Forum Moderators: open
How i see it is you are presenting optimized content to the search engines and a diff page to the customer?
So fare with the information i have gathered i have been trying to do it by creating a robot.txt file that allows specific spiders access to optimized pages and disallows access to any other area of the site.
I believe that the optimized pages need the meta tags no index and no archive on them? Also if you are disallowing access to say for instance your index page in preference to your optimized page how do the spiders see the relationship between the optimized page and your index page?
Could anybody please fill in the grey areas as i seem to be reaching a lot of dead ends.
Cheers
Mrgreedy
Cloaking really has nothing to do with the robots.txt. Cloaking, for SEO purposes, is showing the same web page to different visitors, and the visitors see different content.
This requires some kind of scripting language to identify visitors and decide which content they get, as well as to selectively serve the content.
Most cloaking is done using either Perl or PHP. A cloaked web page will be a Perl or PHP script which identifies a visitor as either a search engine spider or a non-search engine spider (a human). If the visitor is a search engine spider, then the script shows the visitor the optimized web page. If the visitor is a non-search engine spider, then the script shows the visitor some other page, such as a home page.

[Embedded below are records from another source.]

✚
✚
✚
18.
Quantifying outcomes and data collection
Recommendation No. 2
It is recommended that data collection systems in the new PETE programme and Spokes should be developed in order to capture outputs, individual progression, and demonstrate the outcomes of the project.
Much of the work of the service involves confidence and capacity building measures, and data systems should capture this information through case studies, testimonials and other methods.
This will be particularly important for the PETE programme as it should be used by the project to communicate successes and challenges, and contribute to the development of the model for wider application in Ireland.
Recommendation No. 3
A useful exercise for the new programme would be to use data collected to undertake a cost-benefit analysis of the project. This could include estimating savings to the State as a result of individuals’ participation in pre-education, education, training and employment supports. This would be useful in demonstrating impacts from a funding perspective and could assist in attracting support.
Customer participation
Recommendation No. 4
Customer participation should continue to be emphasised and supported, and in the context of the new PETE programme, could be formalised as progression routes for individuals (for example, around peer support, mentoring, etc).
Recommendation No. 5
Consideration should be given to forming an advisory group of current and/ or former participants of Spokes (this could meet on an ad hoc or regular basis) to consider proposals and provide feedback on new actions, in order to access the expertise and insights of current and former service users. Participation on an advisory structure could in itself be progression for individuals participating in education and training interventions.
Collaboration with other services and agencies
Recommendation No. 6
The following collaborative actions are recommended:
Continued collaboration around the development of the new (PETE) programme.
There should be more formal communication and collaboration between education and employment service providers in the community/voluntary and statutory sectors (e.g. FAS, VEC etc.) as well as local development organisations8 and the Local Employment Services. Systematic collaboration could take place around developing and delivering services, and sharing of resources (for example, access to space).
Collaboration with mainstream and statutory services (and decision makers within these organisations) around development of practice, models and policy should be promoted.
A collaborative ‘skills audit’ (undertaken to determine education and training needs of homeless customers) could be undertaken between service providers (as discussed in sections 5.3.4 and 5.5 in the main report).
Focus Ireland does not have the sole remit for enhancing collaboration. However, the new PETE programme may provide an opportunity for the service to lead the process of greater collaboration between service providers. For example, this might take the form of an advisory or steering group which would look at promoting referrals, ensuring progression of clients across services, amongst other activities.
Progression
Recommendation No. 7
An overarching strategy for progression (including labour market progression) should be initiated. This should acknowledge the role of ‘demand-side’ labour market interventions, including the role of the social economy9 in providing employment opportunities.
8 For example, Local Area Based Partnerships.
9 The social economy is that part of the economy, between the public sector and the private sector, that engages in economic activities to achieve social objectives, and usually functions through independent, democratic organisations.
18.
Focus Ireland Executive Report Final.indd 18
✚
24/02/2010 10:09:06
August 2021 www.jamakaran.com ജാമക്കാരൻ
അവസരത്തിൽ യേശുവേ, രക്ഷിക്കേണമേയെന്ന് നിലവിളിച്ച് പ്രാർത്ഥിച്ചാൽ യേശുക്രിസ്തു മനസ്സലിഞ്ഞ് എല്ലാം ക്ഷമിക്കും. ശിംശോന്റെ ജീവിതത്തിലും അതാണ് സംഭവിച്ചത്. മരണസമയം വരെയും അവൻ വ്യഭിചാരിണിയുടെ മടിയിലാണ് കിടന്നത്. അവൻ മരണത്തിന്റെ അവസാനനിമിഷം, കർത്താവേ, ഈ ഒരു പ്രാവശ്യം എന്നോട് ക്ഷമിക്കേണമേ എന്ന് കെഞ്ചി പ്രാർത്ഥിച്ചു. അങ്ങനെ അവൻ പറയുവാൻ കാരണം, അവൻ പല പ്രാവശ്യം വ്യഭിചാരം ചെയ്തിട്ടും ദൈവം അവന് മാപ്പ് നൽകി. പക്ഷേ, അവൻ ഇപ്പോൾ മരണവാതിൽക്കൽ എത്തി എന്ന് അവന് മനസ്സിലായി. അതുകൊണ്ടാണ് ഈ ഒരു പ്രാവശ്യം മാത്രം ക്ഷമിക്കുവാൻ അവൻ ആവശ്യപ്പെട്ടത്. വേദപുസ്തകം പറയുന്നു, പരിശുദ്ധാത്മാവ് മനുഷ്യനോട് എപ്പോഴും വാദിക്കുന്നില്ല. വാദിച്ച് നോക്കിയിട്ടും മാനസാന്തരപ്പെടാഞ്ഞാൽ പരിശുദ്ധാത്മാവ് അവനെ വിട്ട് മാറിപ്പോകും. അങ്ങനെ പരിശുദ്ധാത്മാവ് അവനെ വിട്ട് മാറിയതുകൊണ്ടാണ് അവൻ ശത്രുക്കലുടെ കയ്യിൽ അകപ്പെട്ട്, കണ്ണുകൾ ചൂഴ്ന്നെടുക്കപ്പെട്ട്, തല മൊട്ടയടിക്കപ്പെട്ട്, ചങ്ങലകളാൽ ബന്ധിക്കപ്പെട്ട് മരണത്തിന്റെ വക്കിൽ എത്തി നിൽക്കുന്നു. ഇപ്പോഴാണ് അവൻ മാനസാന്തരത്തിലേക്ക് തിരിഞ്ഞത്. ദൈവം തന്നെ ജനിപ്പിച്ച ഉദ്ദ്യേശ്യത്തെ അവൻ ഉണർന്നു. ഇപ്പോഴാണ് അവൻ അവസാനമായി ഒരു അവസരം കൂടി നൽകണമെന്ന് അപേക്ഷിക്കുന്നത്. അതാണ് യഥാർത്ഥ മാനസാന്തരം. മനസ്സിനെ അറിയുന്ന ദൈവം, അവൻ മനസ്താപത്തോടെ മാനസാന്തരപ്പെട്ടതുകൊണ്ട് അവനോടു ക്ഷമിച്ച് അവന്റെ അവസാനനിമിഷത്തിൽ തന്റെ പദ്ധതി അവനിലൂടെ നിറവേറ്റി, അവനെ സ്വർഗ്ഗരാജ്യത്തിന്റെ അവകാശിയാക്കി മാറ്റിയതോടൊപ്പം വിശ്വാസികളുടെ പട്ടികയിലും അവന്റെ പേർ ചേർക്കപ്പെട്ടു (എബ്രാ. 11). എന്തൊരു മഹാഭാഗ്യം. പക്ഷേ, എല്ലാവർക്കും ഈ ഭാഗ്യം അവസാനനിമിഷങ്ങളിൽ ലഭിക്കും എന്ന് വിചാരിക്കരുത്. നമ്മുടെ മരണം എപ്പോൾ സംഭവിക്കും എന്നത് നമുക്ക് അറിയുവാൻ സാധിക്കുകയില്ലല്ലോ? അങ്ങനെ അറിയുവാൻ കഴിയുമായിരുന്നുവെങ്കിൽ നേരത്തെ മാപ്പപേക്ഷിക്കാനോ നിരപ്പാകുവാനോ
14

You can get some more details on the process here: [webmasterworld.com...]
A new question like this should normally be posted in a thread of its own, so this thread can stay on-topic, but I'll answer your question quickly.
If the cloaking is done right, there is no fool-proof way of detecting it. There will be nothing in the HTML source that gives it away. You could try a couple of things to try detecting cloaking, though:
1) Check the Google cache. If the cache is different from the linked page, then there is a good chance the page is cloaked if it is at the top of the serps. If there is no cache, then the webmaster has used the NOARCHIVE meta tag to disallow caching. Some people think this is an indication of cloaking, but it is used for a number of unrelated purposes, so it isn't a sure-fire method of detection.
2) You can use a browser like Firefox to change your user agent to Googlebot's and access the possibly cloaked page. If the page is different, then it is probably cloaked.
3) Try accessing the page through a search engine proxy, such as a translation tool or WAP proxy. If the page changes, then it may be cloaked.
All of the above methods are usually accounted for in commercial cloaking software.